### Assignment:
Reproduce the entries below exactly, but only from the line containing "117 174 0.58" to the line containing "59 229 9.21", inclusive.
━━ Data for review
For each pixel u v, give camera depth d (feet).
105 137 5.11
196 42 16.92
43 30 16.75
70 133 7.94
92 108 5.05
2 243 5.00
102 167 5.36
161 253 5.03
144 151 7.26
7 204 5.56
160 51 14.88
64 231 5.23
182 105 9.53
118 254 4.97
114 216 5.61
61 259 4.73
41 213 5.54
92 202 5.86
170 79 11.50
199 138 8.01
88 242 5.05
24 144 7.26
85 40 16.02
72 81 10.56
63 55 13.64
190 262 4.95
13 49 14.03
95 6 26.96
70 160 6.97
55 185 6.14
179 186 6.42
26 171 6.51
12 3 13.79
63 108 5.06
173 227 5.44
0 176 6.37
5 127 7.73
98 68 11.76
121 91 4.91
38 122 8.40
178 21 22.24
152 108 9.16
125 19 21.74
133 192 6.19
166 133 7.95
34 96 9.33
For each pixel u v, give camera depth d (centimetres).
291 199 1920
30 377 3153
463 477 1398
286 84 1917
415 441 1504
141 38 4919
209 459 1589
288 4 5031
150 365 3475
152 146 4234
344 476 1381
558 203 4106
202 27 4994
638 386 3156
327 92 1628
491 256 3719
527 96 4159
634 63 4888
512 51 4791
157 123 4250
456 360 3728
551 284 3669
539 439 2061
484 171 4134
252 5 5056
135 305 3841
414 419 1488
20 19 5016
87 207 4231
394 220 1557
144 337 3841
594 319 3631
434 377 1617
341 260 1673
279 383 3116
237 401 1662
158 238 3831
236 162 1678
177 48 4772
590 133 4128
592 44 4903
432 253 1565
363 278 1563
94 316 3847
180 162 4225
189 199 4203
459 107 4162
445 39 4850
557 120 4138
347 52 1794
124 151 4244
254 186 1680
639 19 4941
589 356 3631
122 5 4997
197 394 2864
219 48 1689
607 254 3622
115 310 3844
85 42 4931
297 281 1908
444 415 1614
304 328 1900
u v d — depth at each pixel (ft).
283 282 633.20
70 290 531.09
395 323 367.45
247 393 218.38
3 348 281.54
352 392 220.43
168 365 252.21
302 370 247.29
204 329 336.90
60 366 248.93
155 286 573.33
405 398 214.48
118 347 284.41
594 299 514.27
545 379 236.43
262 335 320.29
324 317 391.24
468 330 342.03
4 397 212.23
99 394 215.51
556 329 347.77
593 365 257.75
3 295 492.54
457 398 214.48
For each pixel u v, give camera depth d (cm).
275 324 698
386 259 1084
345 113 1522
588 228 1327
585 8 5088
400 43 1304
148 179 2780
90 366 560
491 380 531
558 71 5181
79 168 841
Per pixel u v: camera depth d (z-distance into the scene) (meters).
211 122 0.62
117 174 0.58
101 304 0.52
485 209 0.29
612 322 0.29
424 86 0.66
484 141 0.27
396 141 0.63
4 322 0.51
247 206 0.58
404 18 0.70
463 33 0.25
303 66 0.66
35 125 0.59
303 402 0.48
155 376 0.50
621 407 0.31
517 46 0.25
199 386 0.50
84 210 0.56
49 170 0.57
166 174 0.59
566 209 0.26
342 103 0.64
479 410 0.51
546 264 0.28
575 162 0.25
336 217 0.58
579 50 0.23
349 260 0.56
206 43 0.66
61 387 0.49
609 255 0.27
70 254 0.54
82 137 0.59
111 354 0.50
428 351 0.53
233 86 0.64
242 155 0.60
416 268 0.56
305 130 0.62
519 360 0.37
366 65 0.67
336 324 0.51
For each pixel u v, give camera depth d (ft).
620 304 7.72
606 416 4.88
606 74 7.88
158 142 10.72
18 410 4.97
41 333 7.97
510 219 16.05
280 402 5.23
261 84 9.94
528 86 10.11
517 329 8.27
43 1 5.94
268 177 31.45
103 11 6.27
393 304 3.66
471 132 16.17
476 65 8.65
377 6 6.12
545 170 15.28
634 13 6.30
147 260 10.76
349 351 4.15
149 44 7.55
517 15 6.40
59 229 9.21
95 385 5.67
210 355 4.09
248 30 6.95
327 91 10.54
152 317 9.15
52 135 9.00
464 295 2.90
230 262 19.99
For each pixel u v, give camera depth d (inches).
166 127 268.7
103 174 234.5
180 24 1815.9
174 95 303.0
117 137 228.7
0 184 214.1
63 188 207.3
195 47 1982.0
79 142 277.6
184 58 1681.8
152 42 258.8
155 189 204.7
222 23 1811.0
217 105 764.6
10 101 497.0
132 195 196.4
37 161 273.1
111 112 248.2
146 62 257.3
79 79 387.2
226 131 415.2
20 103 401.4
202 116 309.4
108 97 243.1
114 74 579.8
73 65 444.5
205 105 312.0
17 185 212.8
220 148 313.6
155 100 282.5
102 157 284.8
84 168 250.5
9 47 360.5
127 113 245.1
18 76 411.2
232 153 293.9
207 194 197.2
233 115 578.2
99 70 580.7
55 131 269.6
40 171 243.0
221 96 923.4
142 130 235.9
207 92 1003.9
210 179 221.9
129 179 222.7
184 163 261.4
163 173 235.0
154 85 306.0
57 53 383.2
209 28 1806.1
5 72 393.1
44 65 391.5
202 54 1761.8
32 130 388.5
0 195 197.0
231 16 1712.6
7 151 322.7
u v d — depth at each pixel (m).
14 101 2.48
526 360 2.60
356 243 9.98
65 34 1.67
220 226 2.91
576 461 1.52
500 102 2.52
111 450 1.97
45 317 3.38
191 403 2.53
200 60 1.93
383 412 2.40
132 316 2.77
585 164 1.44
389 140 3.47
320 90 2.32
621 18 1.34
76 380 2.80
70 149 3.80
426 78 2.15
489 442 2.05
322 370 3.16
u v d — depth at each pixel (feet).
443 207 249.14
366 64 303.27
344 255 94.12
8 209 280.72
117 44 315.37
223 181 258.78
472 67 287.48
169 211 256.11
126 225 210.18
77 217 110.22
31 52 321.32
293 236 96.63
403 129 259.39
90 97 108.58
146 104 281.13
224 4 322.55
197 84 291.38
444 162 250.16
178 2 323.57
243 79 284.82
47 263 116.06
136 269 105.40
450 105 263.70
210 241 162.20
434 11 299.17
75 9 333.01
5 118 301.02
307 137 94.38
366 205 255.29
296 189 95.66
━━━━
### Answer for the task:
117 174 0.58
101 304 0.52
485 209 0.29
612 322 0.29
424 86 0.66
484 141 0.27
396 141 0.63
4 322 0.51
247 206 0.58
404 18 0.70
463 33 0.25
303 66 0.66
35 125 0.59
303 402 0.48
155 376 0.50
621 407 0.31
517 46 0.25
199 386 0.50
84 210 0.56
49 170 0.57
166 174 0.59
566 209 0.26
342 103 0.64
479 410 0.51
546 264 0.28
575 162 0.25
336 217 0.58
579 50 0.23
349 260 0.56
206 43 0.66
61 387 0.49
609 255 0.27
70 254 0.54
82 137 0.59
111 354 0.50
428 351 0.53
233 86 0.64
242 155 0.60
416 268 0.56
305 130 0.62
519 360 0.37
366 65 0.67
336 324 0.51
For each pixel u v, give camera depth d (ft).
620 304 7.72
606 416 4.88
606 74 7.88
158 142 10.72
18 410 4.97
41 333 7.97
510 219 16.05
280 402 5.23
261 84 9.94
528 86 10.11
517 329 8.27
43 1 5.94
268 177 31.45
103 11 6.27
393 304 3.66
471 132 16.17
476 65 8.65
377 6 6.12
545 170 15.28
634 13 6.30
147 260 10.76
349 351 4.15
149 44 7.55
517 15 6.40
59 229 9.21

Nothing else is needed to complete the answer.